Camera geometry data:
┌────────
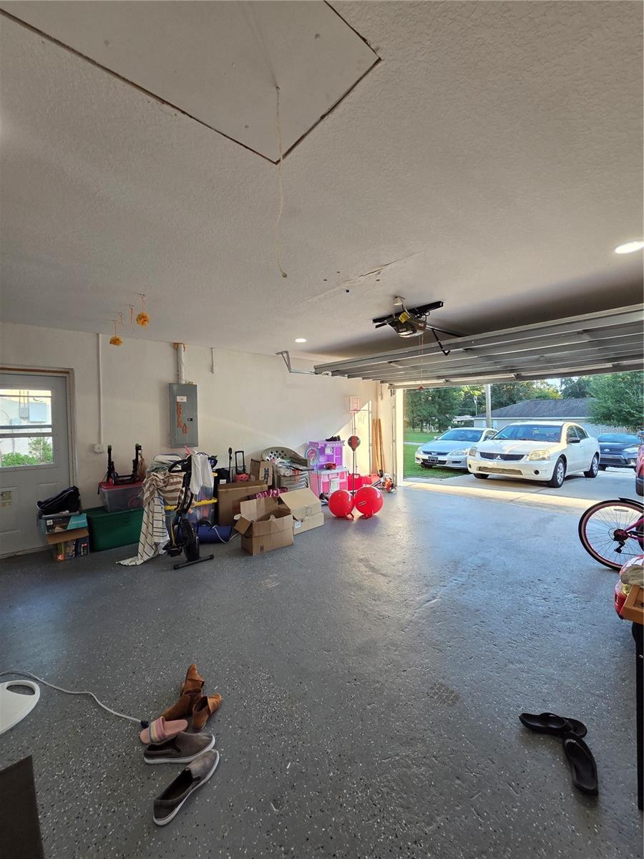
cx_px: 322
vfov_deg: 106.2
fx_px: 322
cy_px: 430
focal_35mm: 13
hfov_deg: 89.9
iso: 125
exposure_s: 1/120
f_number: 2.2
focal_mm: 2.2
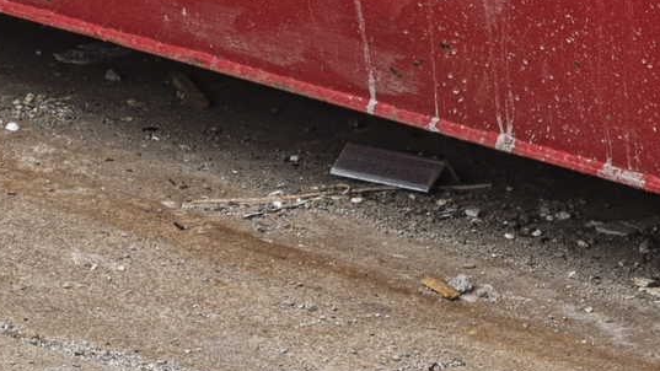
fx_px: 6825
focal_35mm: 390
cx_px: 515
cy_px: -461
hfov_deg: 5.5
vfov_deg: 3.1
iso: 90
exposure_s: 1/160
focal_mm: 50
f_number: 9
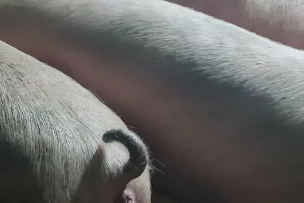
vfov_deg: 23.0
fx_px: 498
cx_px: 91
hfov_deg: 33.5
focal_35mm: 59
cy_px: 110
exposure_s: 1/50
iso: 2000
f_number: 1.8
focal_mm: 7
└────────
Exercise objective: Give exactly the lines above that run from the line with "hfov_deg: 89.9" to the line with "f_number: 1.8", both included, leaving every picture out.

The answer:
hfov_deg: 89.9
iso: 125
exposure_s: 1/120
f_number: 2.2
focal_mm: 2.2
fx_px: 6825
focal_35mm: 390
cx_px: 515
cy_px: -461
hfov_deg: 5.5
vfov_deg: 3.1
iso: 90
exposure_s: 1/160
focal_mm: 50
f_number: 9
vfov_deg: 23.0
fx_px: 498
cx_px: 91
hfov_deg: 33.5
focal_35mm: 59
cy_px: 110
exposure_s: 1/50
iso: 2000
f_number: 1.8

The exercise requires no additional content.